It is clear from the above example and explanation cache memory is
needed to help speed up processor execution from slow memories,
while keeping the costs under control. Theoretically it is
possible to have a RAM or even a ROM of the size of the flash
memory, not have a cache at all, and store everything in that
RAM/ROM which is on chip, close to the processor. This will make
the processing very fast, but the cost will be way too high.
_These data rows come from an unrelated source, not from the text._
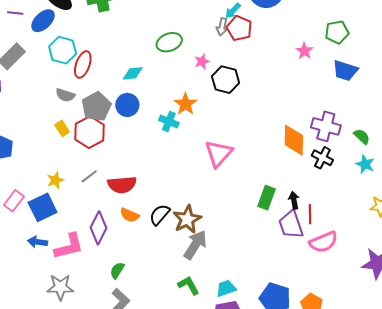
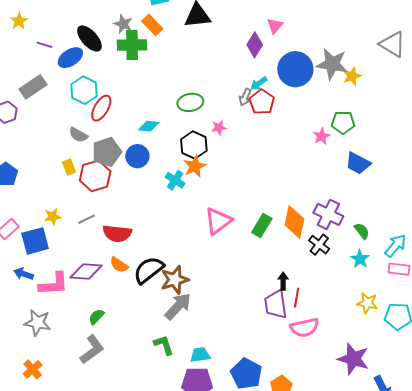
green pentagon: (337, 32) -> (343, 122), moved
black hexagon: (226, 80) -> (194, 145), moved
green rectangle: (267, 198) -> (262, 226), moved
black semicircle: (160, 215) -> (149, 270), size x1.4
purple diamond: (99, 228) -> (86, 271), turned 56

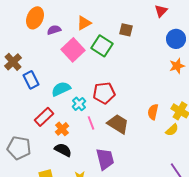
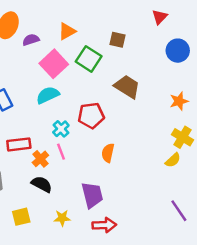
orange star: (177, 66) -> (179, 101), moved
cyan semicircle: (61, 89) -> (48, 95), moved
orange semicircle: (153, 112) -> (108, 153), moved
red rectangle: (44, 117) -> (19, 144), turned 36
pink line: (91, 123) -> (61, 152), moved
brown trapezoid: (118, 124) -> (127, 87), moved

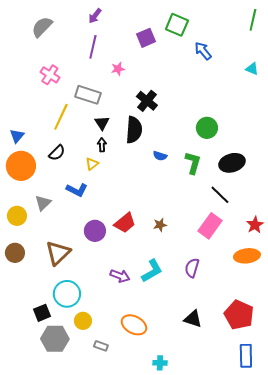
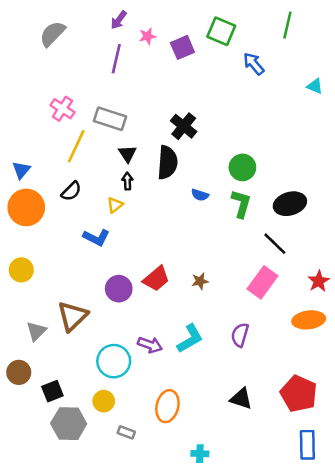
green line: (253, 20) -> (287, 25), moved
pink star: (118, 69) -> (147, 36), moved
pink cross: (50, 75) -> (62, 109), moved
green circle: (207, 128) -> (242, 167), moved
gray triangle: (43, 203) -> (36, 331), moved
brown circle: (15, 253) -> (19, 372), moved
cyan circle: (67, 294) -> (114, 361), moved
orange ellipse: (134, 325) -> (167, 406), turned 75

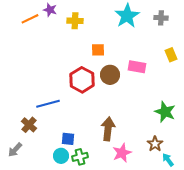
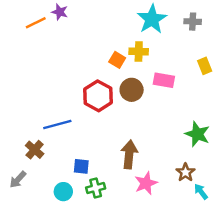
yellow cross: (75, 21) -> (139, 51), moved
orange square: (98, 50) -> (117, 60), turned 32
cyan circle: (61, 156) -> (63, 192), moved

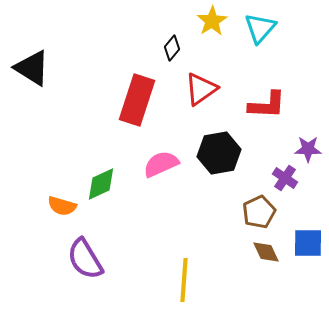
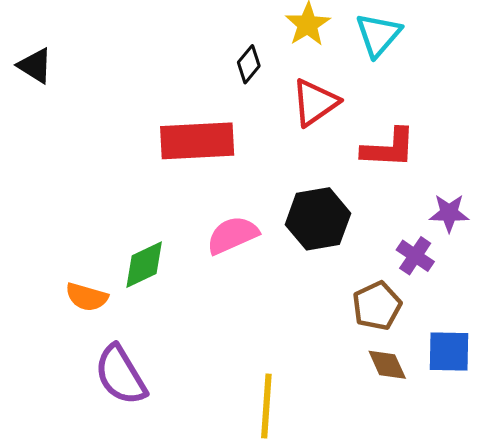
black triangle: (32, 68) -> (35, 66), moved, size x0.7
red triangle: (201, 89) -> (315, 103), moved
red rectangle: (137, 100) -> (197, 141), turned 69

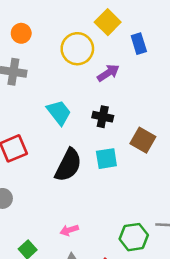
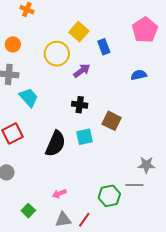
cyan trapezoid: (59, 112) -> (29, 98), moved

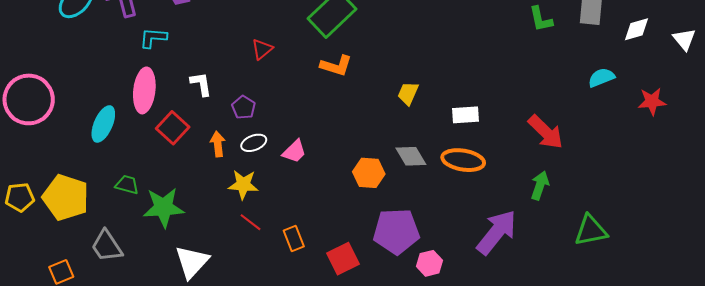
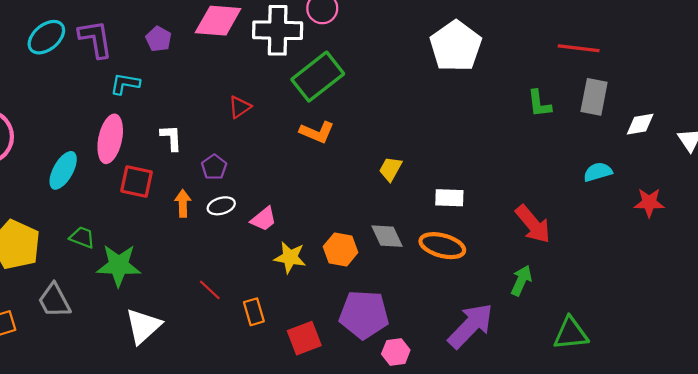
red square: (173, 128) -> (137, 181), turned -36
yellow star: (243, 185) -> (290, 257), moved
Remember the cost of on-chip ROM/RAM per bit is much higher than
the cost of per bit storage in off chip flash. The cache memory is
a compromise, which would help the processor to run faster, let
the system have lots of low cost-storage (e.g. SPI-Flash), and
will help in keeping the total system costs checked.
Cache Hit
If the process of searching the addresses for which corresponding
data may be present in the cache results in a +ive, that is, the
data is present in cache memory it is called a 'Cache Hit'.
Cache Miss.
On the other hand if the process of searching the addresses for
which corresponding data may be present in cache results in a
-ive, that is, the data is not present in the cache memory it is
called a 'Cache Miss'. A 'Miss' will then trigger a read of the
Flash memory, or the slower memory.
Note that a cache memory has storage for data and storage of all
corresponding addresses (or part of addresses as it will be
evident later) for which it has data. Hence a cache memory is just
a couple of RAMs , i.e the 'DATA RAM' and the 'TAG RAM' organized
in a way which enables the functionality of the cache memory.
While the data ram stores the data, the tag ram stores the
addresses or a part of addresses.
This example explains a very simple cache memory, a 256 bit cache
memory. For more elaborate example(s) and more cache fundamentals
see
Next
chapters.
Conclusion: What is a cache memory?
A cache memory is an intermediate memory
which is located between the processor and a relatively slower
memory, to help the processor speed up its execution. In the
example above the slower memory is Flash Memory, but slower
memory does not have to be Flash, it can be any memory which is
slower than the memory which is more close to the processor,
e.g. the slow memory can be DRAM.